Africa-Press – Tchad. A travers un point de presse fait ce 6 mai, le coordonnateur de la plateforme Wakit Tamma, Max Loalngar, annonce le report de la marche prévue le 10 mai.
Elle est décalée de quatre jours pour « réaffirmer les valeurs de la République ».
Pour Max Loalgnar, le report sine die du dialogue prévu le 10 mai confirme « définitivement » l’échec du Conseil militaire de transition (CMT) à conduire une transition consensuelle et apaisée.
« La débâcle est telle qu’il a fallu tirer du prétexte de la demande de l’État du Qatar pour décider de ce report.
Ce faisant, c’est notre aptitude en tant qu’État à lire les présages de notre existence pour décider souverainement de notre destinée commune qui est enjeu », dénonce-t-il.
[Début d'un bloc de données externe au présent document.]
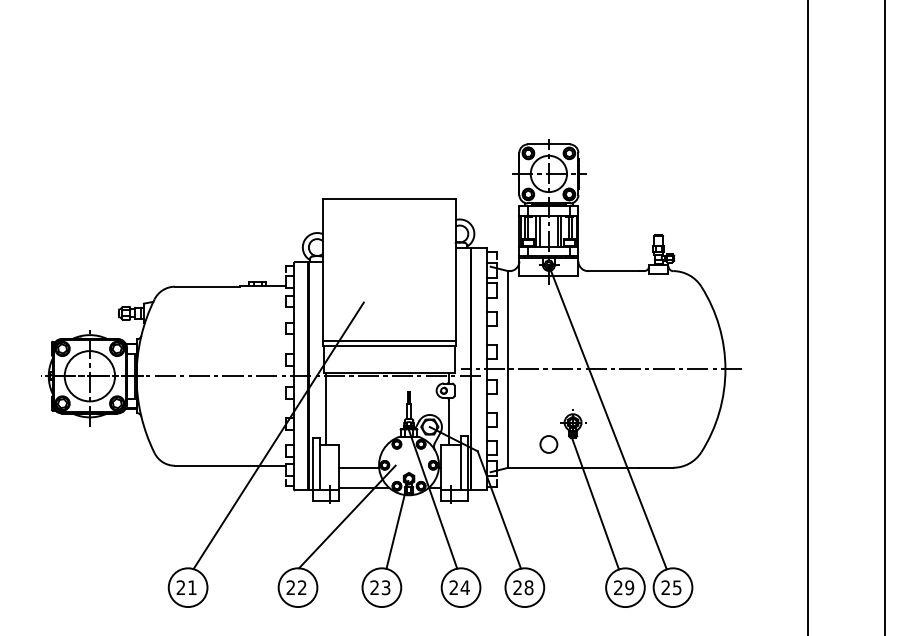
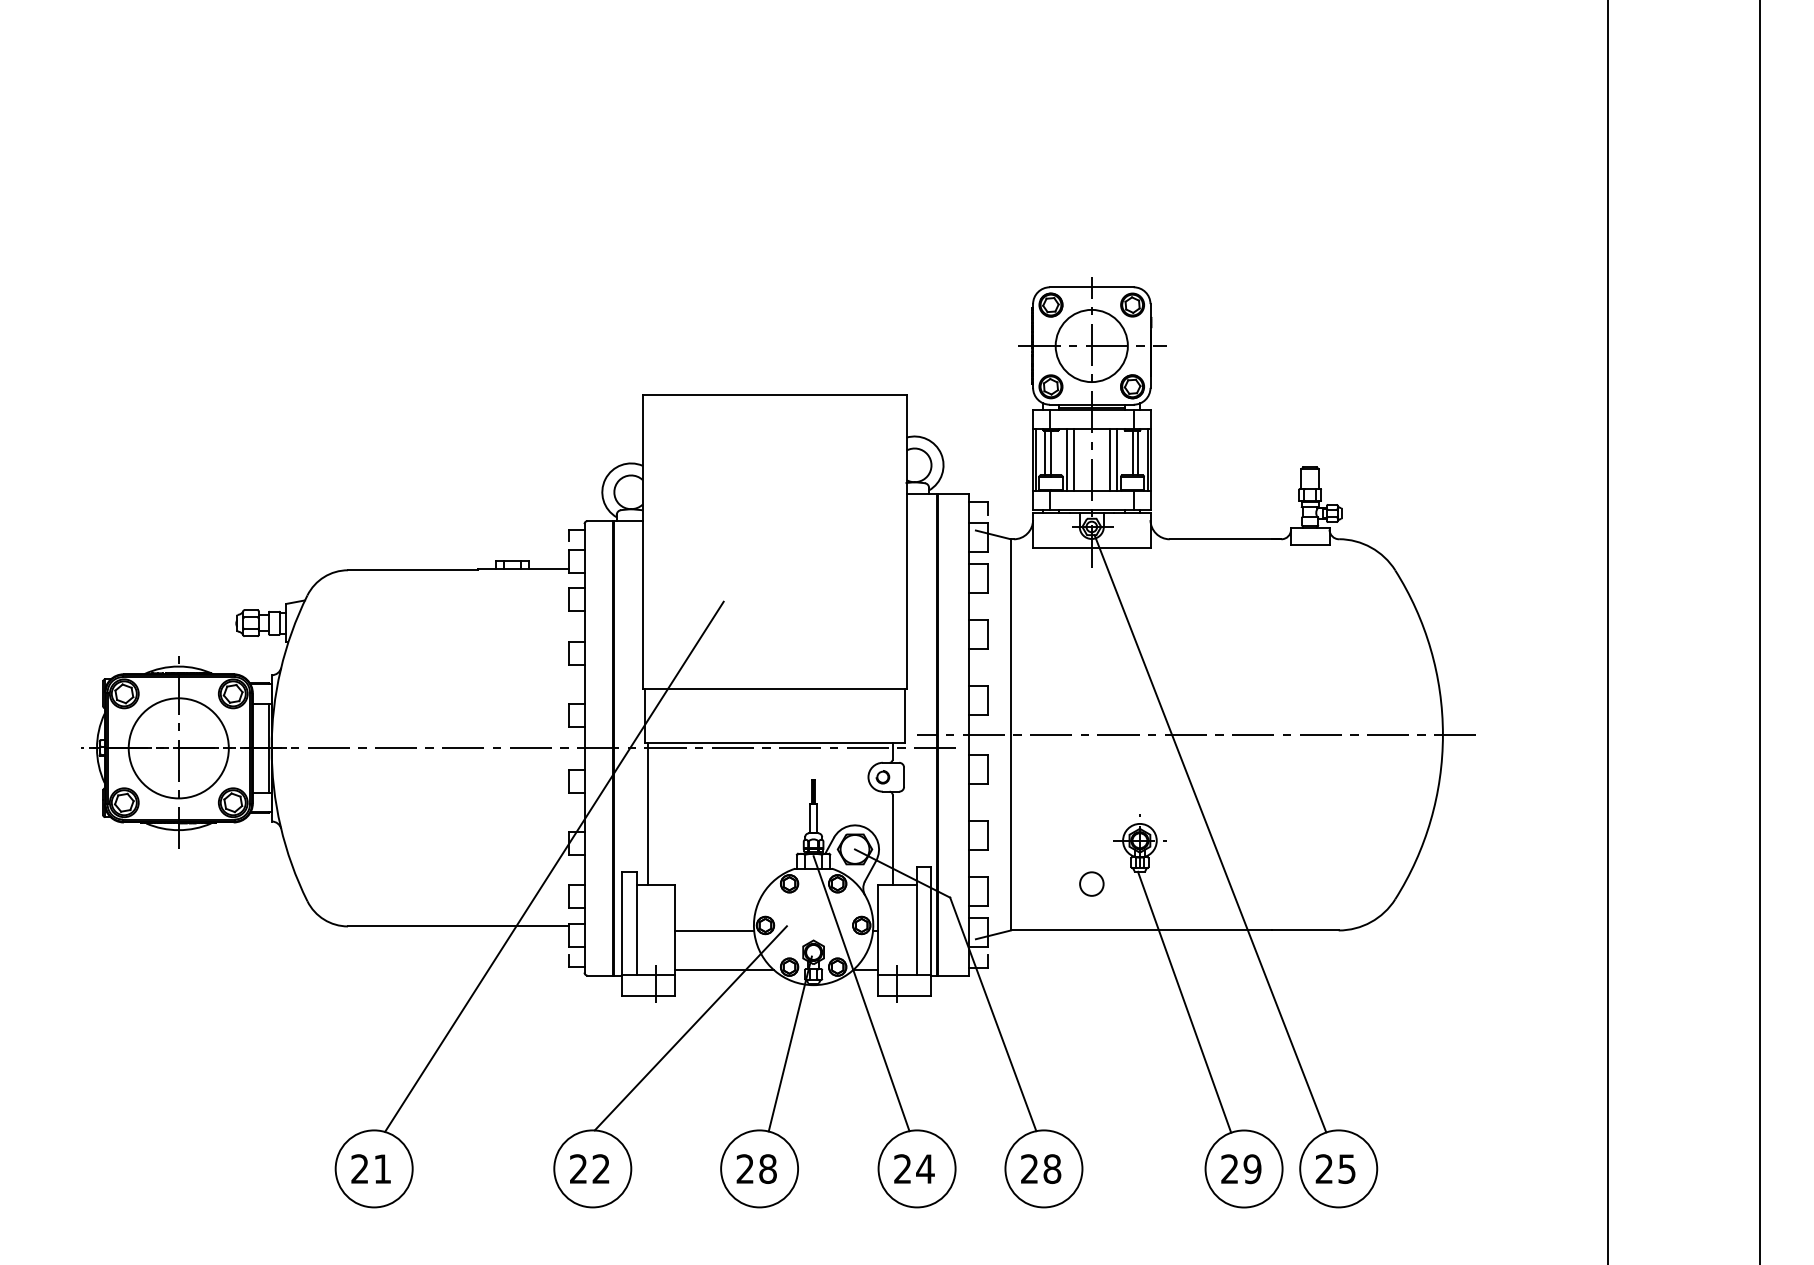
line: (389, 341) -> (774, 679), removed
circle: (548, 444) -> (1090, 884), size x0.7
text: (385, 587) -> (766, 1168), 23 -> 28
D’après le coordonnateur de Wakit Tamma, ce report montre la « frilosité » des autorités à anticiper sur les évènements pour indiquer un cap rassurant au peuple.
« C’est le lieu de réaffirmer que la coordination des actions citoyennes, Wakit Tamma, a eu très tôt raison de dénoncer l’existence d’un agenda caché du CMT.
Sinon comment comprendre qu’en dépit des incessants appels à la prédéfinition réfléchie consensuelle de l’agenda du dialogue qui permettrait justement de conserver toutes les chances d’une exécution effective des attentes du peuple, il a fallu attendre l’appel d’un pays tiers pour se résoudre à un appel qui coulait de source, compte tenu des défaillances signalées dont l’absence du caractère inclusif et sincère, consensuel », ajoute-t-il.
Wakit Tamma dit avoir eu écho des informations selon lesquelles des militaires français seraient installés dans 5 villes du pays.
« Il n’est nullement surprenant que des informations faisant état de l’installation des militaires français dans cinq villes du Tchad à savoir Ati, Wour, Adré, Am-Timan et Tissi n’est suscitée de réactions ni du gouvernement, ni du CMT.
Peut-on raisonnablement, dans le contexte d’un régime de transition, autoriser l’implantation des forces militaires étrangères sur le territoire national sans en référer au peuple, et en l’absence de toute Assemblée nationale à même de ratifier les traités ? », s’interroge Max Loalngar.
Il en appelle au respect de la dignité et de la souveraineté du peuple tchadien.
La marche de la plateforme prévue le 10 mai est reporté de 4 jours « à l’effet de réaffirmer les valeurs de la République » et d’exiger la mise en place d’un « régime civile plus respectueux des droits humains et plus à même de défendre les intérêts supérieurs de la Nation ».